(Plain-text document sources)
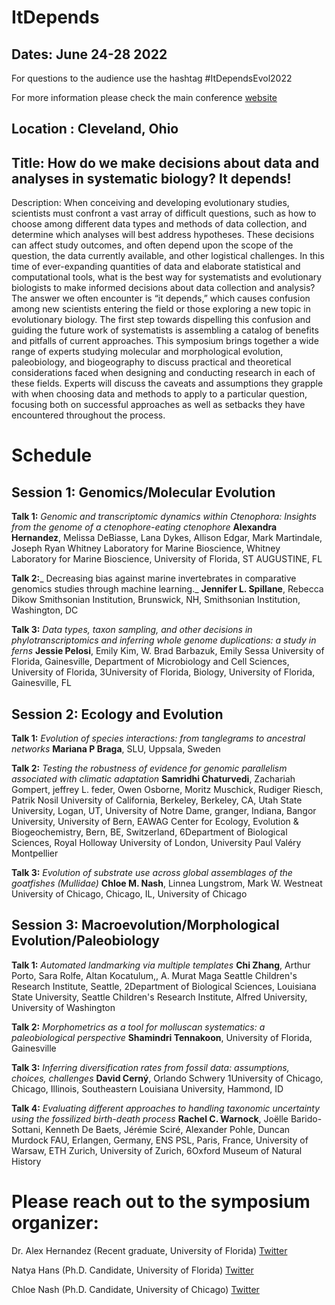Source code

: # ItDepends

## Dates: June 24-28 2022
For questions to the audience use the hashtag #ItDependsEvol2022 

For more information please check the main conference [website](https://www.evolutionmeetings.org/)
## Location : Cleveland, Ohio

## Title: How do we make decisions about data and analyses in systematic biology? It depends!

Description: 
When conceiving and developing evolutionary studies, scientists must confront a vast array of difficult questions, such as how to choose among different data types and methods of data collection, and determine which analyses will best address hypotheses. These decisions can affect study outcomes, and often depend upon the scope of the question, the data currently available, and other logistical challenges. In this time of ever-expanding quantities of data and elaborate statistical and computational tools, what is the best way for systematists and evolutionary biologists to make informed decisions about data collection and analysis? The answer we often encounter is “it depends,” which causes confusion among new scientists entering the field or those exploring a new topic in evolutionary biology. The first step towards dispelling this confusion and guiding the future work of systematists is assembling a catalog of benefits and pitfalls of current approaches. This symposium brings together a wide range of experts studying molecular and morphological evolution, paleobiology, and biogeography to discuss practical and theoretical considerations faced when designing and conducting research in each of these fields. Experts will discuss the caveats and assumptions they grapple with when choosing data and methods to apply to a particular question, focusing both on successful approaches as well as setbacks they have encountered throughout the process.

# Schedule
## Session 1: Genomics/Molecular Evolution

**Talk 1:** _Genomic and transcriptomic dynamics within Ctenophora: Insights from the genome of a ctenophore-eating ctenophore_
**Alexandra Hernandez**, Melissa DeBiasse, Lana Dykes, Allison Edgar, Mark Martindale, Joseph Ryan
Whitney Laboratory for Marine Bioscience, Whitney Laboratory for Marine Bioscience, University of Florida, ST AUGUSTINE, FL

**Talk 2:**_ Decreasing bias against marine invertebrates in comparative genomics studies through machine learning._
**Jennifer L. Spillane**, Rebecca Dikow
Smithsonian Institution, Brunswick, NH, Smithsonian Institution, Washington, DC

**Talk 3:** _Data types, taxon sampling, and other decisions in phylotranscriptomics and inferring whole genome duplications: a study in ferns_
**Jessie Pelosi**, Emily Kim, W. Brad Barbazuk, Emily Sessa
University of Florida, Gainesville, Department of Microbiology and Cell Sciences, University of Florida, 3University of Florida, Biology, University of Florida, Gainesville, FL

## Session 2: Ecology and Evolution

**Talk 1:** _Evolution of species interactions: from tanglegrams to ancestral networks_
**Mariana P Braga**, SLU, Uppsala, Sweden

**Talk 2:** _Testing the robustness of evidence for genomic parallelism associated with climatic adaptation_
**Samridhi Chaturvedi**, Zachariah Gompert, jeffrey L. feder, Owen Osborne, Moritz Muschick, Rudiger Riesch, Patrik Nosil
University of California, Berkeley, Berkeley, CA, Utah State University, Logan, UT, University of Notre Dame, granger, Indiana, Bangor University, University of Bern, EAWAG Center for Ecology, Evolution & Biogeochemistry, Bern, BE, Switzerland, 6Department of Biological Sciences, Royal Holloway University of London, University Paul Valéry Montpellier

**Talk 3:** _Evolution of substrate use across global assemblages of the goatfishes (Mullidae)_
**Chloe M. Nash**, Linnea Lungstrom, Mark W. Westneat
University of Chicago, Chicago, IL, University of Chicago


## Session 3: Macroevolution/Morphological Evolution/Paleobiology

**Talk 1:** _Automated landmarking via multiple templates_
**Chi Zhang**, Arthur Porto, Sara Rolfe, Altan Kocatulum,, A. Murat Maga
Seattle Children's Research Institute, Seattle, 2Department of Biological Sciences, Louisiana State University, Seattle Children's Research Institute, Alfred University, University of Washington

**Talk 2:** _Morphometrics as a tool for molluscan systematics: a paleobiological perspective_
**Shamindri Tennakoon**, University of Florida, Gainesville

**Talk 3:** _Inferring diversification rates from fossil data: assumptions, choices, challenges_
**David Cerný**, Orlando Schwery
1University of Chicago, Chicago, Illinois, Southeastern Louisiana University, Hammond, ID

**Talk 4:** _Evaluating different approaches to handling taxonomic uncertainty using the fossilized birth-death process_
**Rachel C. Warnock**, Joëlle Barido-Sottani, Kenneth De Baets, Jérémie Sciré, Alexander Pohle, Duncan Murdock
FAU, Erlangen, Germany, ENS PSL, Paris, France, University of Warsaw, ETH Zurich, University of Zurich, 6Oxford Museum of Natural History

# Please reach out to the symposium organizer:

Dr. Alex Hernandez (Recent graduate, University of Florida) 
[Twitter](https://twitter.com/xelamarie92)

Natya Hans (Ph.D. Candidate, University of Florida)
[Twitter](https://twitter.com/HansNatya)

Chloe Nash (Ph.D. Candidate, University of Chicago)
[Twitter](https://twitter.com/ChloeLikesFish)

Aim of the task
Once you find the line with "Spillane**, Rebecca Dikow" above, print it and every line after it up to and including the line with "University of California, Berkeley, Berkeley, CA, Utah", exactly as written and nothing else.

Response to this exercise
**Jennifer L. Spillane**, Rebecca Dikow
Smithsonian Institution, Brunswick, NH, Smithsonian Institution, Washington, DC

**Talk 3:** _Data types, taxon sampling, and other decisions in phylotranscriptomics and inferring whole genome duplications: a study in ferns_
**Jessie Pelosi**, Emily Kim, W. Brad Barbazuk, Emily Sessa
University of Florida, Gainesville, Department of Microbiology and Cell Sciences, University of Florida, 3University of Florida, Biology, University of Florida, Gainesville, FL

## Session 2: Ecology and Evolution

**Talk 1:** _Evolution of species interactions: from tanglegrams to ancestral networks_
**Mariana P Braga**, SLU, Uppsala, Sweden

**Talk 2:** _Testing the robustness of evidence for genomic parallelism associated with climatic adaptation_
**Samridhi Chaturvedi**, Zachariah Gompert, jeffrey L. feder, Owen Osborne, Moritz Muschick, Rudiger Riesch, Patrik Nosil
University of California, Berkeley, Berkeley, CA, Utah State University, Logan, UT, University of Notre Dame, granger, Indiana, Bangor University, University of Bern, EAWAG Center for Ecology, Evolution & Biogeochemistry, Bern, BE, Switzerland, 6Department of Biological Sciences, Royal Holloway University of London, University Paul Valéry Montpellier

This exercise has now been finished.